Now derided by some Canadians as the sarcastic “centre of the universe,” present-day Toronto served as the heart of the fledgeling Province of Upper Canada soon after its establishment in 1791.
Two years later, with Newark (now Niagara-on-the-Lake) still serving as the British colony’s first capital, Lieutenant-Governor John Graves Simcoe made his first visit to the site of the “Toronto Purchase” (also known as Treaty 13).
First negotiated in 1787, revisited in 1805 and finally settled in 2010, the Toronto Purchase saw the local Indigenous community – the Mississaugas of the Credit First Nation – surrender about 250,000 acres of land to the British crown. The deal was made in exchange for “149 barrels of goods and a small amount of cash” – £1,700 altogether – according to the 1986 book Toronto Observed. The goods included 2,000 gun flints, 120 mirrors, 24 brass kettles, 24 laced hats, a bale of flowered flannel and 96 gallons of rum.

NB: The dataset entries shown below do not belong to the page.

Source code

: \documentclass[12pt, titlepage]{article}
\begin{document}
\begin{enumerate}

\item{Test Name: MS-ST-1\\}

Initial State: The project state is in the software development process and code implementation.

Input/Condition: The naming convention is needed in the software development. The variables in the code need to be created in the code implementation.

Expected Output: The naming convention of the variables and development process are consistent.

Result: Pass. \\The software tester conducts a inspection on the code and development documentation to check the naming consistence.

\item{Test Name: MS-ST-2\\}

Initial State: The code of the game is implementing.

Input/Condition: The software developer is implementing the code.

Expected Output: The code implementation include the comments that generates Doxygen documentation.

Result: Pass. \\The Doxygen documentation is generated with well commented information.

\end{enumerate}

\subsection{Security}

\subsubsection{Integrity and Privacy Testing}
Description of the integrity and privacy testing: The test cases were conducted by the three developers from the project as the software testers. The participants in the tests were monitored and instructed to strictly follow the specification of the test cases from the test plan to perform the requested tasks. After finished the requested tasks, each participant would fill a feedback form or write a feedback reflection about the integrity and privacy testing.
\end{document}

While British officials surveyed the site in 1788, the government only began using the land after Simcoe’s first visit in May 1793. Two months later, he and his wife Elizabeth moved there permanently, and by August, he named the new settlement York.
Rejecting the area’s Indigenous name – “Tkaronto,” meaning “place where trees stand in the water” – Simcoe named the settlement after Prince Frederick, Duke of York and Albany, who was King George III’s second son.
It wasn’t long before the new settlement “began booming,” said Zoé Delguste-Cincotta, curator of the Town of York Historical Society, which manages Toronto’s First Post Office (TFPO).
Plans for a capital in nearby London, also founded in 1793, fell through. Four years later, with a population of just 241, York was named the capital of Upper Canada. Its harbour off Lake Ontario and interior access via Yonge Street – first built in 1794 – would eventually make York “the centre of trade and commerce” in the colony, added Delguste-Cincotta.
“More and more people came to live in this once-isolated corner of the globe.”